The ex-chief commissioner said that there was no statistics on how many drugs were recovered, or on-sold. She said it is a strategy that deliberately puts everybody at enormous risk, and demanded it be stopped immediately, much to the dismay of her colleagues. She changed the systems and strategies, and even appointed a new drug squad.
Nixon also talked about a pair of senior constables who drove the same expensive four-wheel-drive cars, which were above their means for the time, yet nobody had thought to investigate this as suspicious.
Nixon then discussed her dealing with drug boss Tony Mokbel, his organisation, and the risk management strategies he put in place.
"He ran this very interesting organisation," she said.
Nixon said that when he had cash, he would buy houses, source someone to live there, put it in their name, and demand money from the impending sale when the time came.
"This was a very interesting risk management strategy," she joked.
Mokbel would bury money and jewels in the property as another risk management practice, Nixon said, and he was never far away.
"Eventually he decided the risk to stay around was too much, and he disappeared.
"The further away you are from where the crime is, the harder it is for you to control. And while he was away, his whole network got very nervous, other people tried to cut in, including the police."
Nixon said that whilst the drug lord was in Athens, he tried to control his network in Melbourne, but it became increasingly vulnerable, and the Victorian police were able to eventually track him down, motivated by the knowledge that if Mokbel was caught, he would offer AU$1 million to a corruption-riddled Greek Police Force to facilitate his release.
"I wanted to show you the risk management and the systems on his side -- which are very interesting to deal with if you're dealing with crime -- as well as within our own capacity, big teams, sensible management, good culture, using intelligence and analytical tools to find him."
Speaking at Gartner's opening keynote earlier that day, the firm's research vice president Earl Perkins said that businesses need to think differently, highlighting Gartner's six principles of resilience to manage digital security.
The first principle is to gravitate away from checkbox compliance, and trust in risk-based thinking that focuses on business outcomes.
"While this way of thinking is not new, the urgency to embrace it is," Perkins said. "Just doing what your auditors tell you to do has never resulted in appropriate or sufficient protection for an organisation."
Principle number two is to focus on outcomes, not technology, as Perkins said, a business still needs to protect its infrastructure, but needs to elevate its strategy to protect the things a business actually cares about.
As part of the transition to supporting a business outcome mindset, Perkins said that a business needs to move from being the righteous defender of an organisation, to acting as the facilitators of the balance. Within that sentiment lies principle number three; to move your business model, transform yourself from a defender to a facilitator, and become the facilitator of change.
"The balance between the need to protect the organisation, and the need to achieve a desired business outcome," Perkins said.
"We must not confuse security with control.
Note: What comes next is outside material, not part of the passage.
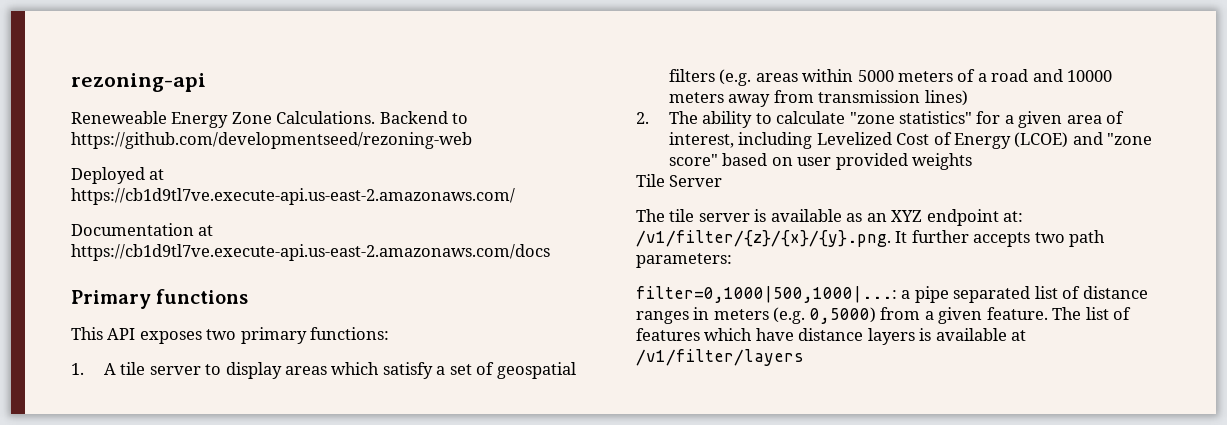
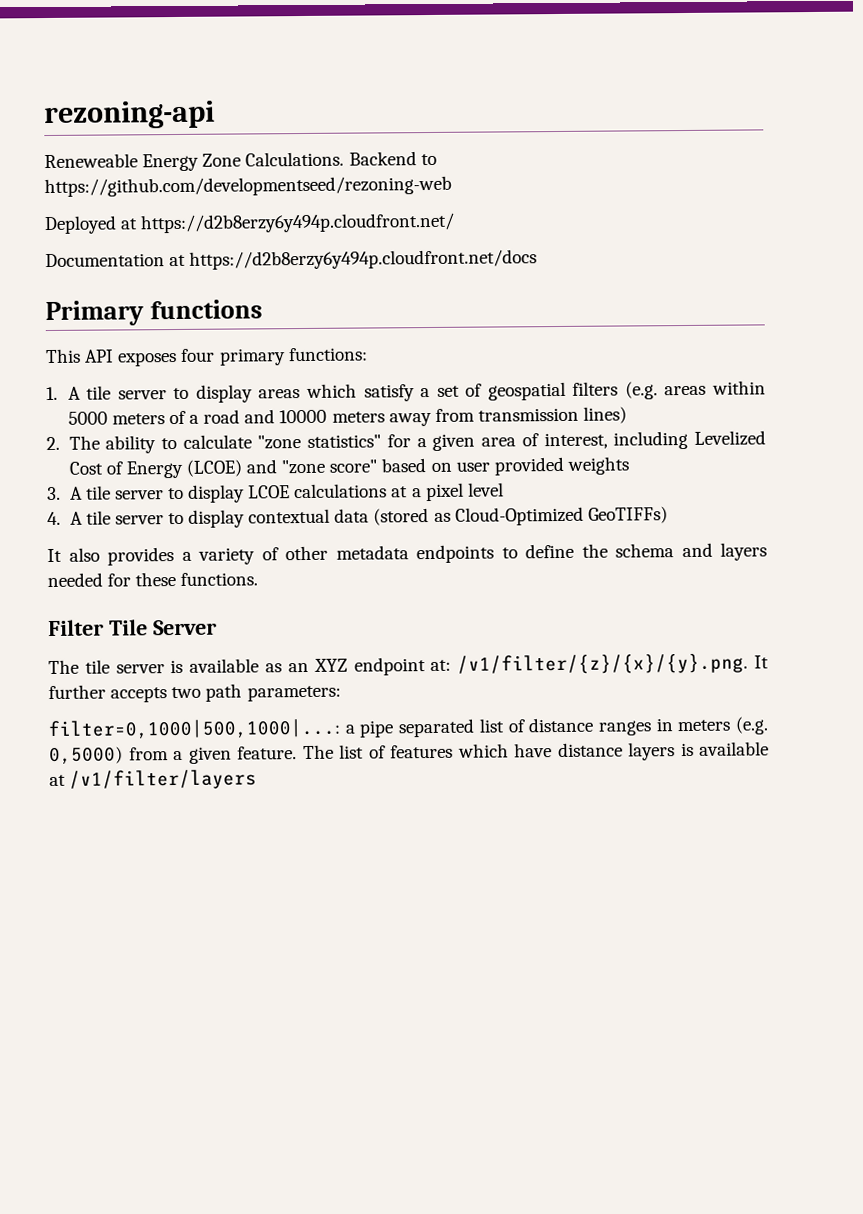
[71,188,515,205] https://cb1d9tl7ve.execute-api.us-east-2.amazonaws.com/ -> [140,212,456,234] https://d2b8erzy6y494p.cloudfront.net/
[71,244,550,261] https://cb1d9tl7ve.execute-api.us-east-2.amazonaws.com/docs -> [189,249,538,270] https://d2b8erzy6y494p.cloudfront.net/docs
[206,329,237,340] two -> [180,348,216,362] four
(973, 161) none -> [47,482,504,503] [47,506,668,528] [47,542,767,566] [47,571,259,588] [48,619,104,637] 3. A tile server to display LCOE calculations at a pixel level // 4. A tile server to display contextual data (stored as Cloud-Optimized GeoTIFFs) // It also provides a variety of other metadata endpoints to define the schema and layers needed for these functions. // Filter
It is not appropriate for security people to decide how much risk is good for the organisation. The business needs to decide."
The fourth principle is to move from trying to control the flow of information, to understanding how that information flows.
Principle number five is to have a people focus; leverage people-centric security and motivate your employees to do the right thing.
"Properly motivated people can be the strongest links in the chain, but we need to shape behaviour and motivate people to do the right thing, not just to do what we want," he said.
"When employees are motivated and understand the limitations of trust, the click-through rate of phishing emails drops dramatically."
The last principle, is to move away from protection only, and head toward the detect and respond model. The analyst said that ultimately, it is time to invest in technical, procedural, and human capabilities to detect when a compromise occurs.
"Compromise is inevitable," Perkins said.